ECLI:NL:RBMNE:2019:3556
Rechtbank Midden-Nederland
- Eerste aanleg - enkelvoudig
- Rechtspraak.nl
Beroep tegen WOZ-waarde woning en de vraag naar de transparantie van de taxatiematrix
In deze zaak heeft de Rechtbank Midden-Nederland op 31 juli 2019 uitspraak gedaan in een geschil over de vastgestelde WOZ-waarde van een woning. Eiser, vertegenwoordigd door zijn gemachtigde, had bezwaar gemaakt tegen de door de heffingsambtenaar vastgestelde waarde van € 392.000,-- voor het belastingjaar 2018, welke waarde was vastgesteld op basis van de Wet waardering onroerende zaken (Wet WOZ). Na een uitspraak op bezwaar, waarin de waarde werd verlaagd naar € 374.000,--, heeft eiser beroep ingesteld. De rechtbank heeft de zaak behandeld op 17 juli 2019, waarbij zowel eiser als verweerder zich lieten bijstaan door taxateurs.
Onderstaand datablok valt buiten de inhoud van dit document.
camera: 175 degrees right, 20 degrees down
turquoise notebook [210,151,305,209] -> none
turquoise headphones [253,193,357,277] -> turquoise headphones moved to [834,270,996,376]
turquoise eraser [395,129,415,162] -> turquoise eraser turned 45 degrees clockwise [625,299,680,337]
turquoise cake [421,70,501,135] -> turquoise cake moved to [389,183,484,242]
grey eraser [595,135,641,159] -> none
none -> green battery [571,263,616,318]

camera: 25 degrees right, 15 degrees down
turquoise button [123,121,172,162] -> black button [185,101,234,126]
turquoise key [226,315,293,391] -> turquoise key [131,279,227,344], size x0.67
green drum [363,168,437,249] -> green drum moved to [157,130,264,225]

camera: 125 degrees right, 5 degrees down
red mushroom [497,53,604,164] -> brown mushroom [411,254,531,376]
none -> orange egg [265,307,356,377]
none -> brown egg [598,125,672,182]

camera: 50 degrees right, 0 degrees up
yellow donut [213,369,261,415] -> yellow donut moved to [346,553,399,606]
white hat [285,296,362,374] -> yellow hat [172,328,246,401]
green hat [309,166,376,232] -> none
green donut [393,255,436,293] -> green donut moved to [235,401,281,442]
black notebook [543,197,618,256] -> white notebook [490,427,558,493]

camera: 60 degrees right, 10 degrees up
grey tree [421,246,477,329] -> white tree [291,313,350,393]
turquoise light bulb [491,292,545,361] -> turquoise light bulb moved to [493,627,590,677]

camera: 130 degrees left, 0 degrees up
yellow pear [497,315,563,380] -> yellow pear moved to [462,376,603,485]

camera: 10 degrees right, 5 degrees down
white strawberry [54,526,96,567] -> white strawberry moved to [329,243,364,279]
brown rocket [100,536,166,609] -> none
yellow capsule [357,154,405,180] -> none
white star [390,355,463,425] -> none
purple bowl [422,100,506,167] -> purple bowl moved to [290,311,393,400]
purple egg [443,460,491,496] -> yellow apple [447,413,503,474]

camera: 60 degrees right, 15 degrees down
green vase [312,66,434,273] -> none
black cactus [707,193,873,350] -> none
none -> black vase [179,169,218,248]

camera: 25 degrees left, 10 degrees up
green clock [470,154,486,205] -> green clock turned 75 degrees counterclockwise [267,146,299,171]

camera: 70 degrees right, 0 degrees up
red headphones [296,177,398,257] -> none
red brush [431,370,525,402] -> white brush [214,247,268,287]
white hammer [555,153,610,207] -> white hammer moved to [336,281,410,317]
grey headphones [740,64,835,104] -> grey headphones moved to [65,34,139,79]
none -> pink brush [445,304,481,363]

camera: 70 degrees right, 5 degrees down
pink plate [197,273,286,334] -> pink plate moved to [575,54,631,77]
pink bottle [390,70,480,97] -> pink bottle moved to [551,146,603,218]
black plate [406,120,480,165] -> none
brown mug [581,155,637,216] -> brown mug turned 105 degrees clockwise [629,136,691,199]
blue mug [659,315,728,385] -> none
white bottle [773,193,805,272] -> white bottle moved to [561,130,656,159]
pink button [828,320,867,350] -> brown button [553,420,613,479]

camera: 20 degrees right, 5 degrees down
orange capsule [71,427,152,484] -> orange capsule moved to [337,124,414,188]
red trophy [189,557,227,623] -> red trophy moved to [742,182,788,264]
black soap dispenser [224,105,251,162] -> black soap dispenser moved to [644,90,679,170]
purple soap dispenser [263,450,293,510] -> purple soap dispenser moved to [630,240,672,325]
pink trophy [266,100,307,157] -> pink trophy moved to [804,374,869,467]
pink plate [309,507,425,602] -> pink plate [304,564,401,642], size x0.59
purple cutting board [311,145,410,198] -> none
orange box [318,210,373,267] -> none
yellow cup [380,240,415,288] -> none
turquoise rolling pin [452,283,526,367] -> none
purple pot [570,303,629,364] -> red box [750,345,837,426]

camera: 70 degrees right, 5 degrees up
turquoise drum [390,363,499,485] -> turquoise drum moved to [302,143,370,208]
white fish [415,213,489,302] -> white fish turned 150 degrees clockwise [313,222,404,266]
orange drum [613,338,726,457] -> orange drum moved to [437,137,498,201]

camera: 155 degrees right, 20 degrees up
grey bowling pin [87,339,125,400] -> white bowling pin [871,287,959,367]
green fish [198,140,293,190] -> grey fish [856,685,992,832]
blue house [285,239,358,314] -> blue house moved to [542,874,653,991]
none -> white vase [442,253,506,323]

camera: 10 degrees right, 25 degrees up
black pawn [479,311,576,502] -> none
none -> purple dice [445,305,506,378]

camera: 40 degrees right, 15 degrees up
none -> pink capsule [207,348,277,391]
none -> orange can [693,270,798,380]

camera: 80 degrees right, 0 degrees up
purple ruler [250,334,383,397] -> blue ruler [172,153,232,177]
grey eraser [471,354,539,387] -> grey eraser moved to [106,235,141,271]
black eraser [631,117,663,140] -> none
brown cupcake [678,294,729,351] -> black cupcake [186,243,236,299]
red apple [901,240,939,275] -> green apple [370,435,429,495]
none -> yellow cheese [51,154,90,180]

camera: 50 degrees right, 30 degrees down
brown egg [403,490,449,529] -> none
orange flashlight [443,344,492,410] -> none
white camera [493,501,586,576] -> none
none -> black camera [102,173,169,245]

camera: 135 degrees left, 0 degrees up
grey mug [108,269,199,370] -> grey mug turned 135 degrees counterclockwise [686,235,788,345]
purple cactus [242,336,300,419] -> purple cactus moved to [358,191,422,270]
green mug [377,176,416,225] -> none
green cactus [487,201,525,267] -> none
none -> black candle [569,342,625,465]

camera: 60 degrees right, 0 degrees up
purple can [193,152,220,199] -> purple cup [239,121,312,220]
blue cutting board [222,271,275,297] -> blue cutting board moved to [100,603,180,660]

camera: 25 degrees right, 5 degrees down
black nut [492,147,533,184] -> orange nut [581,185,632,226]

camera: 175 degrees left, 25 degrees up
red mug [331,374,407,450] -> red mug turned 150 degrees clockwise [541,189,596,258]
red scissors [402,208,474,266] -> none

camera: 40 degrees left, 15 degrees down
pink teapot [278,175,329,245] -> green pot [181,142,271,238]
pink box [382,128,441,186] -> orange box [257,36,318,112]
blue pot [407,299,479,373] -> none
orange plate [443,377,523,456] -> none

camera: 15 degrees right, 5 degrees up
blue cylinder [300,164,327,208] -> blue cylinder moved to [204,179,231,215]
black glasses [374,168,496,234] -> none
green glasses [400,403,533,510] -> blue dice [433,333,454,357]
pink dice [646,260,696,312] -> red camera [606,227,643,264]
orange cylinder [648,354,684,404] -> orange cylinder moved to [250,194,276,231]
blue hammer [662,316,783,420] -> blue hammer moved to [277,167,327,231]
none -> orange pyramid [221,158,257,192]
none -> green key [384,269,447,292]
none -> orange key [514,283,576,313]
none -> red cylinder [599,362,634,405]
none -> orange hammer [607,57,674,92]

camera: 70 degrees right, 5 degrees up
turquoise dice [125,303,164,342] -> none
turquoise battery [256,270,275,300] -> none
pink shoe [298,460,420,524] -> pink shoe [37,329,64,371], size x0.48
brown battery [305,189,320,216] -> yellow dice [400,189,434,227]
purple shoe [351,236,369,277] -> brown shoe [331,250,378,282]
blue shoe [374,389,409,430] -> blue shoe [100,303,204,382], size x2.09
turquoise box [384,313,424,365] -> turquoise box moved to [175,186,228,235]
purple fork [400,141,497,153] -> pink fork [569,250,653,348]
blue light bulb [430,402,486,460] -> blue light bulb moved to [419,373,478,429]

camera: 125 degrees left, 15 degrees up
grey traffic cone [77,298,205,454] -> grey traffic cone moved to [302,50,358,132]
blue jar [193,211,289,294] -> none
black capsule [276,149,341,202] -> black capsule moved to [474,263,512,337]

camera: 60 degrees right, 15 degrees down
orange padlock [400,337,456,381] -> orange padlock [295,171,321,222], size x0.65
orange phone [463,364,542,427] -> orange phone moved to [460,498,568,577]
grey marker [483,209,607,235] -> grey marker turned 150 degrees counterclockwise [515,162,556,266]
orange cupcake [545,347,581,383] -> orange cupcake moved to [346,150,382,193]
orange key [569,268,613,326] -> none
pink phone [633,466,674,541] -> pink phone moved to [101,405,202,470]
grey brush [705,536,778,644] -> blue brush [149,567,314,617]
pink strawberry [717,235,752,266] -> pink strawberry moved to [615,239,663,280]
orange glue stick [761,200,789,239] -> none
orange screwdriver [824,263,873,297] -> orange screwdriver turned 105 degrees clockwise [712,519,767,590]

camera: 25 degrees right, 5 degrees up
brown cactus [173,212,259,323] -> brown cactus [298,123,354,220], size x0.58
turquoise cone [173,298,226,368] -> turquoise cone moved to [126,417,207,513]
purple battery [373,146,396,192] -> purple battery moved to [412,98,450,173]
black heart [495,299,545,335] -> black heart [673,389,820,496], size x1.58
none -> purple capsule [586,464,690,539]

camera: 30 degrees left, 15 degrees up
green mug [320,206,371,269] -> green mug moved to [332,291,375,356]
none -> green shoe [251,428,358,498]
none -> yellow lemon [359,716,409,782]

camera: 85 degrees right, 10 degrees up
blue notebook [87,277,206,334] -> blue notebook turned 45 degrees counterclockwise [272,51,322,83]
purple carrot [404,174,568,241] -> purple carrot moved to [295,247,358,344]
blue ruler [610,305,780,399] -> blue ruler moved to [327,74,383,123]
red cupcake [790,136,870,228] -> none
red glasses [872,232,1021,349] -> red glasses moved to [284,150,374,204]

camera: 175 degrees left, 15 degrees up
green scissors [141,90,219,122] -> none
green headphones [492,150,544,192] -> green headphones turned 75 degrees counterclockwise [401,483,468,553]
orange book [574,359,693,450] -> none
De rechtbank heeft in haar overwegingen de vraag behandeld of er sprake was van een 'black box' in de taxatiematrix die door verweerder was overgelegd. Eiser stelde dat de taxatiematrix het resultaat was van een geautomatiseerd proces en dat hij geen inzicht had gekregen in de gegevens die aan deze matrix ten grondslag lagen. De rechtbank oordeelde echter dat de taxatiematrix slechts een blote weergave was van verkoopcijfers en objectkenmerken, en dat er geen sprake was van een geautomatiseerd proces. Eiser had zijn verzoek om inzicht in de gegevens te laat ingediend, waardoor de rechtbank dit verzoek buiten beschouwing liet.
De rechtbank concludeerde dat verweerder aannemelijk had gemaakt dat de waarde van de woning niet te hoog was vastgesteld en verklaarde het beroep ongegrond. De rechtbank oordeelde dat verweerder de waarde had onderbouwd met een taxatiematrix die vergelijkbare referentiewoningen betrof, en dat de staat van onderhoud van de woning correct was vastgesteld. De uitspraak werd openbaar uitgesproken en partijen werden geïnformeerd over de mogelijkheid tot hoger beroep.